Natixis Drops Bid for Ingenico, Opting for Dividend Instead

(Bloomberg) -- Natixis SA declined to bid for French payments processor Ingenico Group SA after holding preliminary talks with the company, and is promising to use its excess cash to grant a special dividend. Ingenico shares dropped.

The French bank will keep looking at potential acquisitions, primarily in asset and wealth management, it said after the market closed Thursday. For now, the “base case” is to pay a special dividend of about 1.5 billion euros ($1.7 billion), Natixis Chief Executive Officer Francois Riahi said, while reiterating he wants to become a European leader in payments.

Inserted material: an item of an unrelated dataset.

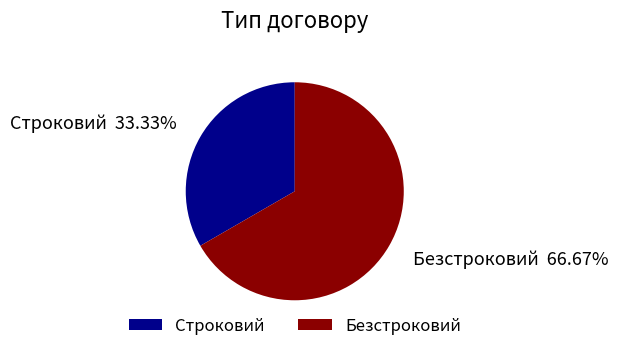

How many segments does this pie chart have?

2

“We look at all the possibilities that allow us to reach our ambition. We don’t have any taboos, but we don’t have any preferred solutions,” Riahi told analysts on a call Friday. To grow its payments business, Natixis may consider acquisitions or “a potential asset combination.”

Ingenico is one of the few large payment processing firms to remain independent in a rapidly consolidating industry in Europe. The company is undergoing one of its biggest management shakeups of recent times with the removal of Philippe Lazare, its CEO and chairman, a move that some had speculated would facilitate a deal.

Ingenico had risen during weeks of speculation that Natixis would use cash from a planned asset sale to its parent, Groupe BPCE, to bid for the company. The stock fell 3.1 percent in Paris trading by 12:07 p.m. Natixis was little changed.

Natixis also published results that are one of the first tests for Riahi, who took over in June. Its asset management unit saw 5 billion euros of net inflows in the third quarter. That’s about half the level in the previous quarter and marks eight straight quarters of inflows.

The results are sound, said Maxence le Gouvello, an analyst at Jefferies International in London. Costs are “well controlled” and the investment bank was resilient, he wrote in a note.